> TO-DO ITEM: Copy out the stretch of the data from the line containing "The second those" through the line containing "### Typography", including both of those lines, reproducing each line character for character.

(Items from a dataset)
= Beginning of Section =

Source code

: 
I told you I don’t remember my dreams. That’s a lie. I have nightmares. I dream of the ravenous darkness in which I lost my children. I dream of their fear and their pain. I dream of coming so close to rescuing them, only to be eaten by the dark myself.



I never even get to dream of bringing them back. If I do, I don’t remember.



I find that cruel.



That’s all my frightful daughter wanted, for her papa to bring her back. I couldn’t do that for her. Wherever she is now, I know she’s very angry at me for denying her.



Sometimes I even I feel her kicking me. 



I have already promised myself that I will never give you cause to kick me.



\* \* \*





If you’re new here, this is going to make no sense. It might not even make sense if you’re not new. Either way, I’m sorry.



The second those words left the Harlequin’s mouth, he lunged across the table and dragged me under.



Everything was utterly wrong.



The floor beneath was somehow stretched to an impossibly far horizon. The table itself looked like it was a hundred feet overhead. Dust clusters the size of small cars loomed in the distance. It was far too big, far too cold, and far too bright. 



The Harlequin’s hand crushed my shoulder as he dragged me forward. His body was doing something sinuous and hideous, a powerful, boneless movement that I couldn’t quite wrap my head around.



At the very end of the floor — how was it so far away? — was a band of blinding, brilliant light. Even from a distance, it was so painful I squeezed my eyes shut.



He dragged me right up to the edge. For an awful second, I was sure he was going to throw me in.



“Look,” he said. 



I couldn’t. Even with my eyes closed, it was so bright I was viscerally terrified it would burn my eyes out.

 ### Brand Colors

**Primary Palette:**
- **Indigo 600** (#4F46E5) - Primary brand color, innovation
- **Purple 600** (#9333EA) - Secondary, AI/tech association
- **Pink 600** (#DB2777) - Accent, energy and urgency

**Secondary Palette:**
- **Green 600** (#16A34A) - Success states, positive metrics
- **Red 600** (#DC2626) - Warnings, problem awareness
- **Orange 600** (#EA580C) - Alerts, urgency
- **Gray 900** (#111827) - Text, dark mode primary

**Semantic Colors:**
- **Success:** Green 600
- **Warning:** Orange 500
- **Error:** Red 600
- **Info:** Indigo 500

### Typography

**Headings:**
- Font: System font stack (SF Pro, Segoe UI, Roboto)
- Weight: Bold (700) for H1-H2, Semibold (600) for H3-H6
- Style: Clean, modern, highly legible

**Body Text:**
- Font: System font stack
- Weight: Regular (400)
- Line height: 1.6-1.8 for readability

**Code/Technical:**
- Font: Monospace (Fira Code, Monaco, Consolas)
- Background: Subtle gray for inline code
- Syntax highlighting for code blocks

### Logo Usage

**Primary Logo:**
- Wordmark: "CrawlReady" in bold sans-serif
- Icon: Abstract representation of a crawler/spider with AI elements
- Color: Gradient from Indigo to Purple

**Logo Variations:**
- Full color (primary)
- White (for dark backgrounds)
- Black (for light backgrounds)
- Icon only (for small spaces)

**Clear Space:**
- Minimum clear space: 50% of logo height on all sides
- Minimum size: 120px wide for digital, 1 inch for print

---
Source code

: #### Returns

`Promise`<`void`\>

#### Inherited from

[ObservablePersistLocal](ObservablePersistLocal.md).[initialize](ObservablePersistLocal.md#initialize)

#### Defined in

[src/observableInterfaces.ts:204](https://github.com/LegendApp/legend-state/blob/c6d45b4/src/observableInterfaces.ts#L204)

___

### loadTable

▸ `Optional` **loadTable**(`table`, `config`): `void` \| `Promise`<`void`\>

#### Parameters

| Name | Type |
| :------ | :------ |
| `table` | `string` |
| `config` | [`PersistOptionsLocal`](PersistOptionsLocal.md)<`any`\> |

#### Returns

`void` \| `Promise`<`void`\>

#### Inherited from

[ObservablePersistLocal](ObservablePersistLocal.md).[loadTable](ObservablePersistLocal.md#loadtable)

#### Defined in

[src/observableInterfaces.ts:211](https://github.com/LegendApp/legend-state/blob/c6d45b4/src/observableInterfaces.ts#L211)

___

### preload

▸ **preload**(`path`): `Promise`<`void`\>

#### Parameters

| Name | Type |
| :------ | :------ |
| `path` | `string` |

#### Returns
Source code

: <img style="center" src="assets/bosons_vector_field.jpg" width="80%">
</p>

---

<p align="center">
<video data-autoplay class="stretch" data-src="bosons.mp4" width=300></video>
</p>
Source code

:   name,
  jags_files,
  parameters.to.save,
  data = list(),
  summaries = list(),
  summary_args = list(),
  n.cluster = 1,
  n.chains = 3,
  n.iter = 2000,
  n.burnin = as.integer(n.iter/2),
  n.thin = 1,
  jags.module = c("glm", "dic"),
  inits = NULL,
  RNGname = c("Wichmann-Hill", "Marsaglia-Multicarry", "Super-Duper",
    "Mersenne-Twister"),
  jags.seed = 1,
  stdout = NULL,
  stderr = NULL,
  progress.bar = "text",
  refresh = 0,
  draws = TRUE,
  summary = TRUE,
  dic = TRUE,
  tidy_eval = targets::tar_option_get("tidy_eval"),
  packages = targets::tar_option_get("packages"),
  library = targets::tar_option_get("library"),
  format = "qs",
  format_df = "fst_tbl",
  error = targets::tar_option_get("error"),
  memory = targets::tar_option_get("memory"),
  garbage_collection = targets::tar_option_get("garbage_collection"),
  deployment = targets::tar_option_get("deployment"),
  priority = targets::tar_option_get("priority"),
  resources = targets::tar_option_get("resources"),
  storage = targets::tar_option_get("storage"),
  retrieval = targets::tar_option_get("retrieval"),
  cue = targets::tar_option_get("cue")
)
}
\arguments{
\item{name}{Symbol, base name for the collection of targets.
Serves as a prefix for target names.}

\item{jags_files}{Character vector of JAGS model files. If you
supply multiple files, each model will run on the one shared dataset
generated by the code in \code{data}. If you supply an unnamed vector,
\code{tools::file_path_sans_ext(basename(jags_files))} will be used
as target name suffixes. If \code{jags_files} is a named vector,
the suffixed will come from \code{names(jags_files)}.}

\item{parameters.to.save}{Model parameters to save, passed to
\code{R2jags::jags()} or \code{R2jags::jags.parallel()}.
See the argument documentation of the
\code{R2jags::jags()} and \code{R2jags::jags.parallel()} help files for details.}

= End of Section =

> ANSWER TO THE PROBLEM:
The second those words left the Harlequin’s mouth, he lunged across the table and dragged me under.



Everything was utterly wrong.



The floor beneath was somehow stretched to an impossibly far horizon. The table itself looked like it was a hundred feet overhead. Dust clusters the size of small cars loomed in the distance. It was far too big, far too cold, and far too bright. 



The Harlequin’s hand crushed my shoulder as he dragged me forward. His body was doing something sinuous and hideous, a powerful, boneless movement that I couldn’t quite wrap my head around.



At the very end of the floor — how was it so far away? — was a band of blinding, brilliant light. Even from a distance, it was so painful I squeezed my eyes shut.



He dragged me right up to the edge. For an awful second, I was sure he was going to throw me in.



“Look,” he said. 



I couldn’t. Even with my eyes closed, it was so bright I was viscerally terrified it would burn my eyes out.

 ### Brand Colors

**Primary Palette:**
- **Indigo 600** (#4F46E5) - Primary brand color, innovation
- **Purple 600** (#9333EA) - Secondary, AI/tech association
- **Pink 600** (#DB2777) - Accent, energy and urgency

**Secondary Palette:**
- **Green 600** (#16A34A) - Success states, positive metrics
- **Red 600** (#DC2626) - Warnings, problem awareness
- **Orange 600** (#EA580C) - Alerts, urgency
- **Gray 900** (#111827) - Text, dark mode primary

**Semantic Colors:**
- **Success:** Green 600
- **Warning:** Orange 500
- **Error:** Red 600
- **Info:** Indigo 500

### Typography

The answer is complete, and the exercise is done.